Problem statement
Echo back every line below word for word, keeping the original order.

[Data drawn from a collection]
════════════════

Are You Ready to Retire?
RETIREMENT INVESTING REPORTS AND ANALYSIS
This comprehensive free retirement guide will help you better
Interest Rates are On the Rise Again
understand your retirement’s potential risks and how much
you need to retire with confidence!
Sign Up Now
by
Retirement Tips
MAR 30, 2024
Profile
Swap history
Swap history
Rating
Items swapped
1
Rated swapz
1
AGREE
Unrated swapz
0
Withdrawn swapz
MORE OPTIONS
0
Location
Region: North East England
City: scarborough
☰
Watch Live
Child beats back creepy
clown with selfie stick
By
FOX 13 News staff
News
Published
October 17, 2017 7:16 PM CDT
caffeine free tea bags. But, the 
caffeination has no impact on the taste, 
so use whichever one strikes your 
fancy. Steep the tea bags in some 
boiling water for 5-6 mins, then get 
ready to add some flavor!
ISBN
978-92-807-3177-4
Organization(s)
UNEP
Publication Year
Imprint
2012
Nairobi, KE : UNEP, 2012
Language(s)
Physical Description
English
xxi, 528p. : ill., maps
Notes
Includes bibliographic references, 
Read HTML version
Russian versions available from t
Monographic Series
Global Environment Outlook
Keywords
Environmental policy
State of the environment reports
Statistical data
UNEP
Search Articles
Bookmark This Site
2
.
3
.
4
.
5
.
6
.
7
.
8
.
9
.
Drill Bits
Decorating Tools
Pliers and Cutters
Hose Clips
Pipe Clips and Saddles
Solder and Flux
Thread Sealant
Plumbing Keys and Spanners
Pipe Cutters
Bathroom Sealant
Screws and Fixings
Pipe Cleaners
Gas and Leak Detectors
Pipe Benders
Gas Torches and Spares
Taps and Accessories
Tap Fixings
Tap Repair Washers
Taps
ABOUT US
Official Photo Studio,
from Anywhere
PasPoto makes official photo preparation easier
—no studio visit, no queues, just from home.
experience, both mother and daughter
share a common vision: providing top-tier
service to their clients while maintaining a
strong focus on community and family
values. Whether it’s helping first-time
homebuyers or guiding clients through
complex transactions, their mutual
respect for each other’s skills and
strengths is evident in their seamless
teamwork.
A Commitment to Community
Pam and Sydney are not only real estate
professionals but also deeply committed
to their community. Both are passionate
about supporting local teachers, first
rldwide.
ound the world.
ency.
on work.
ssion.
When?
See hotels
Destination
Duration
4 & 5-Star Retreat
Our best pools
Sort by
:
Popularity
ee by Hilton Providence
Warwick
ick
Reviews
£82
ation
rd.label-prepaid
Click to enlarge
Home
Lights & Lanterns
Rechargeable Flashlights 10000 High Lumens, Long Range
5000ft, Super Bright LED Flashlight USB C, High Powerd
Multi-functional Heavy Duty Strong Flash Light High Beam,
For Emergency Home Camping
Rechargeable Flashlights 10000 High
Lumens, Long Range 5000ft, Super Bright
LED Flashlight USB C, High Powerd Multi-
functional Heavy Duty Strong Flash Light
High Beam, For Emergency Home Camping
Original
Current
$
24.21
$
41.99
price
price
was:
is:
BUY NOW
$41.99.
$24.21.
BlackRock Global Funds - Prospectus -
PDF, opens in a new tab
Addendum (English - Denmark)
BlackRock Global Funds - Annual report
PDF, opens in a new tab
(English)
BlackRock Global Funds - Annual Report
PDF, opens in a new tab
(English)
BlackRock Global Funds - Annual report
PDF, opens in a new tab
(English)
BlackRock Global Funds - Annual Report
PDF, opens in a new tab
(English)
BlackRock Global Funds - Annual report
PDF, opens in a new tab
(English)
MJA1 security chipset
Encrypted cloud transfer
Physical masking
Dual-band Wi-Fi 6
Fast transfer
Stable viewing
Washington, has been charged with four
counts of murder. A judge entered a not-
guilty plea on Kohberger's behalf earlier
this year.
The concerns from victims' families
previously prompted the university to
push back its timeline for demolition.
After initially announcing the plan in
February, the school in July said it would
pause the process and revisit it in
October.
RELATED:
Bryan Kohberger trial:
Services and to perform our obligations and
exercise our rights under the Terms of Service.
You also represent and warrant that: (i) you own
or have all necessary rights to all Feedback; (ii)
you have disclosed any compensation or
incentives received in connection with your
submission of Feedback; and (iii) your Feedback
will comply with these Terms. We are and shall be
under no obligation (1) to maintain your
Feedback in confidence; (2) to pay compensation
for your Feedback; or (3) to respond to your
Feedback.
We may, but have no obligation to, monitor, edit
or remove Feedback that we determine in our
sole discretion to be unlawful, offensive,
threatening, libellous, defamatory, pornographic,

════════════════

Response
Are You Ready to Retire?
RETIREMENT INVESTING REPORTS AND ANALYSIS
This comprehensive free retirement guide will help you better
Interest Rates are On the Rise Again
understand your retirement’s potential risks and how much
you need to retire with confidence!
Sign Up Now
by
Retirement Tips
MAR 30, 2024
Profile
Swap history
Swap history
Rating
Items swapped
1
Rated swapz
1
AGREE
Unrated swapz
0
Withdrawn swapz
MORE OPTIONS
0
Location
Region: North East England
City: scarborough
☰
Watch Live
Child beats back creepy
clown with selfie stick
By
FOX 13 News staff
News
Published
October 17, 2017 7:16 PM CDT
caffeine free tea bags. But, the 
caffeination has no impact on the taste, 
so use whichever one strikes your 
fancy. Steep the tea bags in some 
boiling water for 5-6 mins, then get 
ready to add some flavor!
ISBN
978-92-807-3177-4
Organization(s)
UNEP
Publication Year
Imprint
2012
Nairobi, KE : UNEP, 2012
Language(s)
Physical Description
English
xxi, 528p. : ill., maps
Notes
Includes bibliographic references, 
Read HTML version
Russian versions available from t
Monographic Series
Global Environment Outlook
Keywords
Environmental policy
State of the environment reports
Statistical data
UNEP
Search Articles
Bookmark This Site
2
.
3
.
4
.
5
.
6
.
7
.
8
.
9
.
Drill Bits
Decorating Tools
Pliers and Cutters
Hose Clips
Pipe Clips and Saddles
Solder and Flux
Thread Sealant
Plumbing Keys and Spanners
Pipe Cutters
Bathroom Sealant
Screws and Fixings
Pipe Cleaners
Gas and Leak Detectors
Pipe Benders
Gas Torches and Spares
Taps and Accessories
Tap Fixings
Tap Repair Washers
Taps
ABOUT US
Official Photo Studio,
from Anywhere
PasPoto makes official photo preparation easier
—no studio visit, no queues, just from home.
experience, both mother and daughter
share a common vision: providing top-tier
service to their clients while maintaining a
strong focus on community and family
values. Whether it’s helping first-time
homebuyers or guiding clients through
complex transactions, their mutual
respect for each other’s skills and
strengths is evident in their seamless
teamwork.
A Commitment to Community
Pam and Sydney are not only real estate
professionals but also deeply committed
to their community. Both are passionate
about supporting local teachers, first
rldwide.
ound the world.
ency.
on work.
ssion.
When?
See hotels
Destination
Duration
4 & 5-Star Retreat
Our best pools
Sort by
:
Popularity
ee by Hilton Providence
Warwick
ick
Reviews
£82
ation
rd.label-prepaid
Click to enlarge
Home
Lights & Lanterns
Rechargeable Flashlights 10000 High Lumens, Long Range
5000ft, Super Bright LED Flashlight USB C, High Powerd
Multi-functional Heavy Duty Strong Flash Light High Beam,
For Emergency Home Camping
Rechargeable Flashlights 10000 High
Lumens, Long Range 5000ft, Super Bright
LED Flashlight USB C, High Powerd Multi-
functional Heavy Duty Strong Flash Light
High Beam, For Emergency Home Camping
Original
Current
$
24.21
$
41.99
price
price
was:
is:
BUY NOW
$41.99.
$24.21.
BlackRock Global Funds - Prospectus -
PDF, opens in a new tab
Addendum (English - Denmark)
BlackRock Global Funds - Annual report
PDF, opens in a new tab
(English)
BlackRock Global Funds - Annual Report
PDF, opens in a new tab
(English)
BlackRock Global Funds - Annual report
PDF, opens in a new tab
(English)
BlackRock Global Funds - Annual Report
PDF, opens in a new tab
(English)
BlackRock Global Funds - Annual report
PDF, opens in a new tab
(English)
MJA1 security chipset
Encrypted cloud transfer
Physical masking
Dual-band Wi-Fi 6
Fast transfer
Stable viewing
Washington, has been charged with four
counts of murder. A judge entered a not-
guilty plea on Kohberger's behalf earlier
this year.
The concerns from victims' families
previously prompted the university to
push back its timeline for demolition.
After initially announcing the plan in
February, the school in July said it would
pause the process and revisit it in
October.
RELATED:
Bryan Kohberger trial:
Services and to perform our obligations and
exercise our rights under the Terms of Service.
You also represent and warrant that: (i) you own
or have all necessary rights to all Feedback; (ii)
you have disclosed any compensation or
incentives received in connection with your
submission of Feedback; and (iii) your Feedback
will comply with these Terms. We are and shall be
under no obligation (1) to maintain your
Feedback in confidence; (2) to pay compensation
for your Feedback; or (3) to respond to your
Feedback.
We may, but have no obligation to, monitor, edit
or remove Feedback that we determine in our
sole discretion to be unlawful, offensive,
threatening, libellous, defamatory, pornographic,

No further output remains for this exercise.